▸ Exercise: Repeat each line of the material below exactly as it appears, minus any pictures.
[[ Provided material open ]]
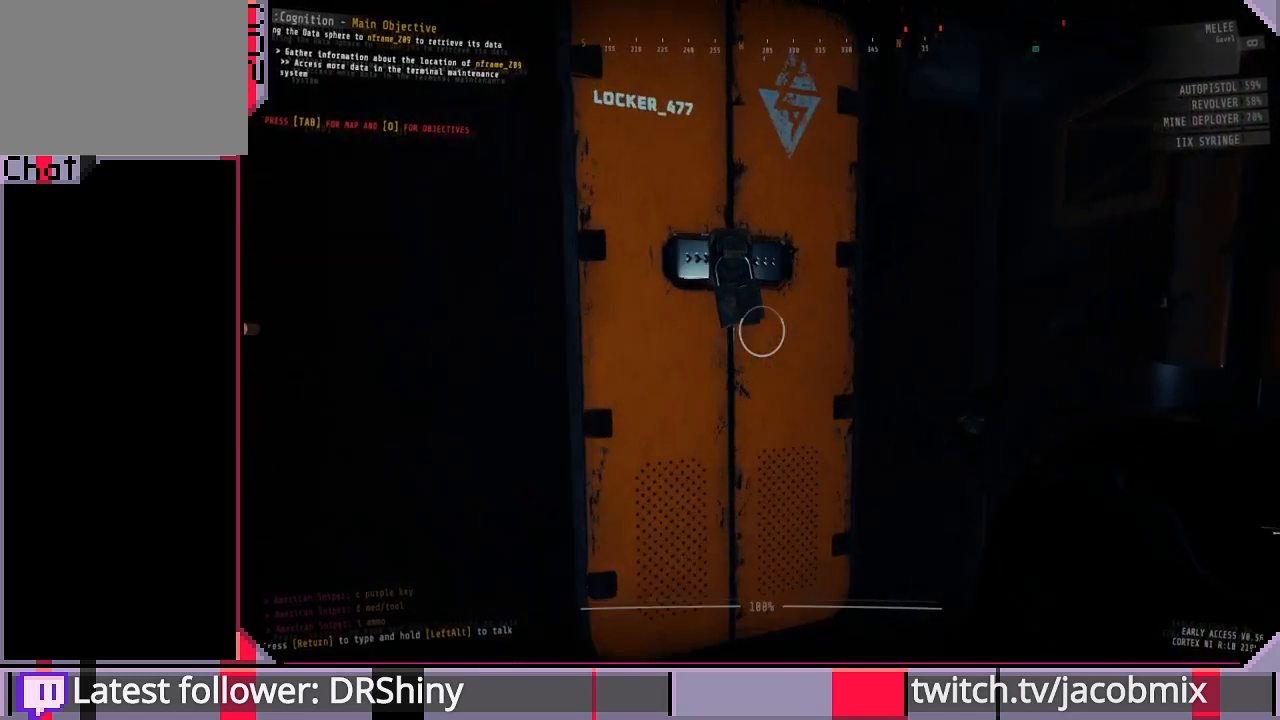
{"keys": [], "mouse": ["left"], "events": []}
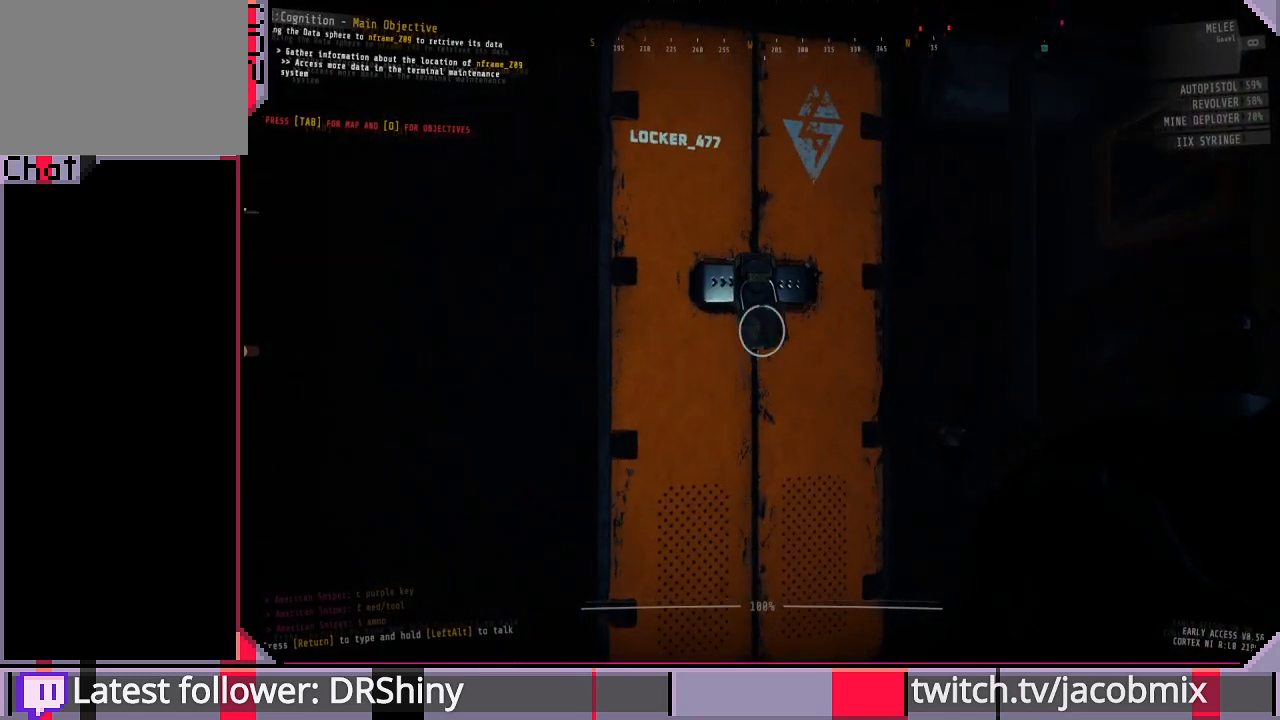
{"keys": [], "mouse": [], "events": [[67, "mouse_left", "up"]]}
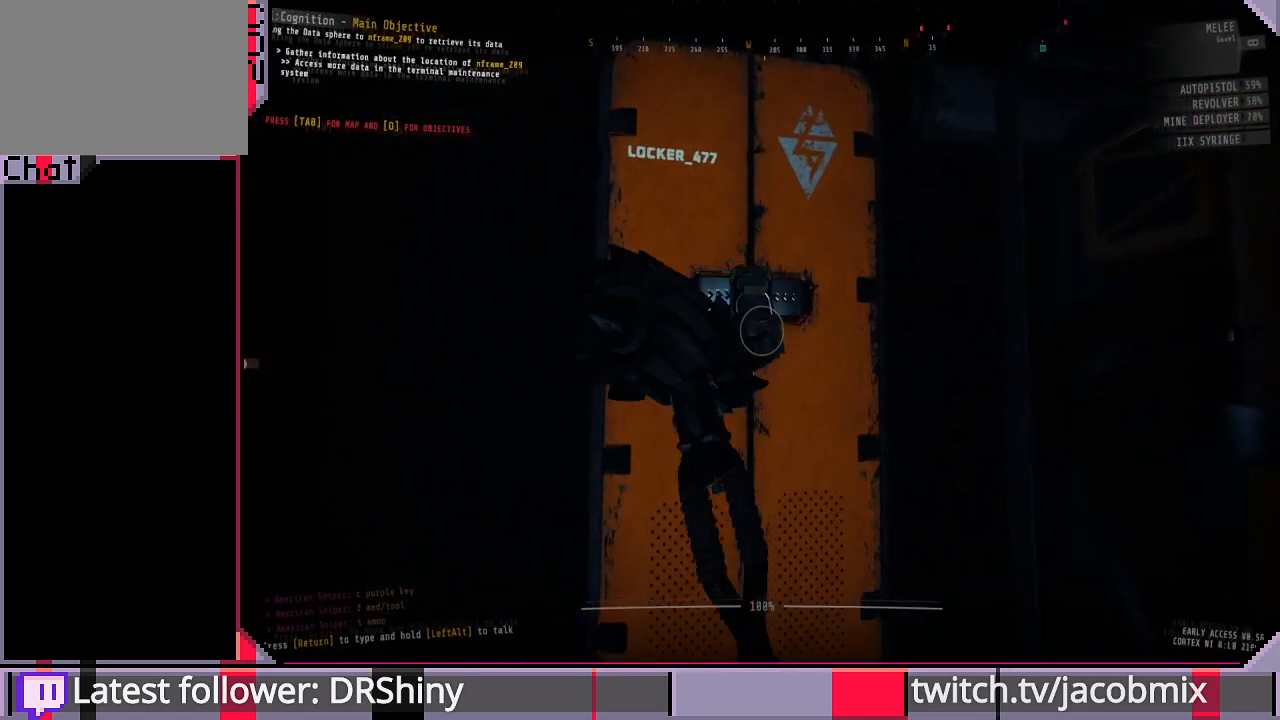
{"keys": ["ctrl"], "mouse": [], "events": [[233, "w", "down"], [333, "w", "up"], [433, "ctrl", "down"]]}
[[ Provided material closed ]]
▸ Written response:
{"keys": [], "mouse": ["left"], "events": []}
{"keys": [], "mouse": [], "events": [[67, "mouse_left", "up"]]}
{"keys": ["ctrl"], "mouse": [], "events": [[233, "w", "down"], [333, "w", "up"], [433, "ctrl", "down"]]}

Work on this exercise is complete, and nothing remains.